**Extract provided**
----

- Directed by: Ethan Barrett
- Written by: Ethan Barrett
- Produced by: Tiffany Barrett
- Release date: 2022;
- Country: United States

= Rosemary A.D (After Dad) =

2022 American animated short film by Ethan Barrett

Rosemary A.D. (After Dad) is a 2022 animated short film directed by Ethan Barrett. The film was entirely drawn by hand, with coloured crayons. Since its premiere at the 2022 BFI London Film Festival, Rosemary A.D. (After Dad) has been selected in numerous international film festivals, including the Indy Shorts Film Festival, Animafest Zagreb and the Austin Film Festival. Most recently, the film won its fourth Oscar-qualifying award at Indy Shorts International Film Festival, making it the short film with the most Oscar-qualifying wins in any category this year.

== Plot ==
A father struggling with depression explores the possible outcomes of his newborn daughter's life, should he not be a part of it.

== Production ==
Barrett started to develop the idea for a film about his struggles on mental health shortly before the birth of his daughter, Rosemary. After she was born, he decided to turn these journals into a film.

The film was traditionally animated with crayons on paper. The hand-drawn drawings were shot with a DSLR camera on a tripod and edited using the Adobe Photoshop software. The short also includes short scenes were the stop-motion technique was used.

----

**Listed records**
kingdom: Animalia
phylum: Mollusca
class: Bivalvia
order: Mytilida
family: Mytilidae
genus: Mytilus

----

**Brief 1**
Summarize the Rosemary A.D. article in two sentences.
**Brief 2**
Please quote the passage of the Rosemary A.D. article starting with "2022 American animated" and going on through "part of it.".

**Correct result 1**
Rosemary A.D. (After Dad) is a 2022 animated short film by Ethan Barrett, drawn entirely by hand with colored crayons, in which a father struggling with depression explores the possible outcomes of his newborn daughter's life without him in it. Barrett began developing the idea shortly before the birth of his daughter, Rosemary, and since its premiere at the 2022 BFI London Film Festival the film has been selected by numerous international film festivals.

**Correct result 2**
2022 American animated short film by Ethan Barrett

Rosemary A.D. (After Dad) is a 2022 animated short film directed by Ethan Barrett. The film was entirely drawn by hand, with coloured crayons. Since its premiere at the 2022 BFI London Film Festival, Rosemary A.D. (After Dad) has been selected in numerous international film festivals, including the Indy Shorts Film Festival, Animafest Zagreb and the Austin Film Festival. Most recently, the film won its fourth Oscar-qualifying award at Indy Shorts International Film Festival, making it the short film with the most Oscar-qualifying wins in any category this year.

== Plot ==
A father struggling with depression explores the possible outcomes of his newborn daughter's life, should he not be a part of it.